Monday, August 5, 2013

Descartes - The Meditations

"1) Descartes' best argument for the existence of God - bearing in mind this is supposedly one of the best philosophers in history - boils down to 'I can imagine him, therefore he exists.' I mean, honestly. A five-year-old could come up with better reasoning.
...
2) Many of the sentences take up half a page.

3) The style is so dense that sometimes you have to read something three times to make it make sense, and even that doesn't always work.
...
4) Woolly thinking. Need I say more?
...I don't think I shall read any more philosophy. Sorry."


"this epistemology is a piss of puss and puke!"


"What a weird guy."


"The relentless latinate style grew tiresome quickly ... On the plus side: in places he achieves a jagged informality that's very intimate (especially for 1637); and the architecture of his sentences is at times impressive. Sounded more like 18th century (English anyway) than early 17th."

THINGS GET PRETTY LATINATE WHEN YOU'RE WRITING IN LATIN


"Oh, Descartes. You are silly."


"Note that this is one of the texts modern Western philosophy built itself up upon. What does that say about the philosophical project?"

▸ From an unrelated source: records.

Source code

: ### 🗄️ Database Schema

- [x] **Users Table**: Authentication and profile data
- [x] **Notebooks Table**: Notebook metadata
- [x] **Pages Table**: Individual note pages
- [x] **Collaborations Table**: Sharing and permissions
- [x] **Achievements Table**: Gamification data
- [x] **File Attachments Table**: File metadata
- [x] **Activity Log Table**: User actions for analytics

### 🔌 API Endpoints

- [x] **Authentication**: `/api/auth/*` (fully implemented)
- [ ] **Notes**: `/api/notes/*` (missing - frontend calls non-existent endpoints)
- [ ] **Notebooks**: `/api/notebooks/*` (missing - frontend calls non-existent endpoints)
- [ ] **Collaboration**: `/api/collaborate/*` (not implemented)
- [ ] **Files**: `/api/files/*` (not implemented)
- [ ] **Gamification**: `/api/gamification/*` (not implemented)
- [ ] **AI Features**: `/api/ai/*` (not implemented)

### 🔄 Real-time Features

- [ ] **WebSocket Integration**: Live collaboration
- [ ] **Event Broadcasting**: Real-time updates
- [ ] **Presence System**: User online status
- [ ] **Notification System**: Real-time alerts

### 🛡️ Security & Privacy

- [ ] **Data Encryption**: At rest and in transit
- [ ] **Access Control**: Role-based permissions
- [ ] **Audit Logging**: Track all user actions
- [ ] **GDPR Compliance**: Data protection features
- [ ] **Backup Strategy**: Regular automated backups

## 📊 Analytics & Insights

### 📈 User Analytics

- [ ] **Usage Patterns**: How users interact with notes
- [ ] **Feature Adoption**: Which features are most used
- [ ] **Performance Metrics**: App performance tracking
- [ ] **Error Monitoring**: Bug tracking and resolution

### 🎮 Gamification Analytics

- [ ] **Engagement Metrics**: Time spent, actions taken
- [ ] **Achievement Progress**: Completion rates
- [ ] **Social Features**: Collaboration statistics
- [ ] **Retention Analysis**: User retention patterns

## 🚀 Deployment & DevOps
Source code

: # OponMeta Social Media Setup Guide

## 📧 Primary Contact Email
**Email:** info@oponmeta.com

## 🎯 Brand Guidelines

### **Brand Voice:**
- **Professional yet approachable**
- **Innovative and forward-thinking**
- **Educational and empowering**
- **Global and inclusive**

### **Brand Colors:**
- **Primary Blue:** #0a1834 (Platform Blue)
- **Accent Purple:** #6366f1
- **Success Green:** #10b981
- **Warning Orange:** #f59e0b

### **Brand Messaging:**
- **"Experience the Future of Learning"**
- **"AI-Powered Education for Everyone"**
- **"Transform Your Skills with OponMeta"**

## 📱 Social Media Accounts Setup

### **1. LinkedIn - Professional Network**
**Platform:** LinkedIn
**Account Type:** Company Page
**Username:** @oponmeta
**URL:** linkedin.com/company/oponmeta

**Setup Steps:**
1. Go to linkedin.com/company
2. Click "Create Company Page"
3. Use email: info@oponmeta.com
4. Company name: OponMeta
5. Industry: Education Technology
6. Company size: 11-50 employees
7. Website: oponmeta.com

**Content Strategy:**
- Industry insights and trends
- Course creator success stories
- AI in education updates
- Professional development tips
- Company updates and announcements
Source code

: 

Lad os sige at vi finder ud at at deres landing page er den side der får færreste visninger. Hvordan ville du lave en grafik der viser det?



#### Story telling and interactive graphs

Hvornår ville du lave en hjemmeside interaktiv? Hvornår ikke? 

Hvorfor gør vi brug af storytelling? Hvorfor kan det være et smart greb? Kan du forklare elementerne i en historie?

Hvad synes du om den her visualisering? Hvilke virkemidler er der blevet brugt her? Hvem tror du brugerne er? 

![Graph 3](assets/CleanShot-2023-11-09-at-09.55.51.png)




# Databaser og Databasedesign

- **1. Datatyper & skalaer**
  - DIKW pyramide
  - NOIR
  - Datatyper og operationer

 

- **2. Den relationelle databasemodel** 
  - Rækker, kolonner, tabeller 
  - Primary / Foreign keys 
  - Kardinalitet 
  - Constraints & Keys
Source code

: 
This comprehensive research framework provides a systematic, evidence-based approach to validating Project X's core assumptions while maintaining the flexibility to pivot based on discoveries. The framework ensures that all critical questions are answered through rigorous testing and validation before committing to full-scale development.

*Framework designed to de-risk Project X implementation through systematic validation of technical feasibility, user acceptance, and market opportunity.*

"cogito ergo sum of the square root of pi asshole. ugh, Descartes is so freaking pretentious and really it's not even that prolific people ... freaking simpletons, don't people tire of this shit."


"I've been rereading this while rereading LOTR, and I cannot help hearing Descartes as Morgoth, Sauron, Saruman, or any number of other characters who look at reality as something to be conquered and bent to one's will."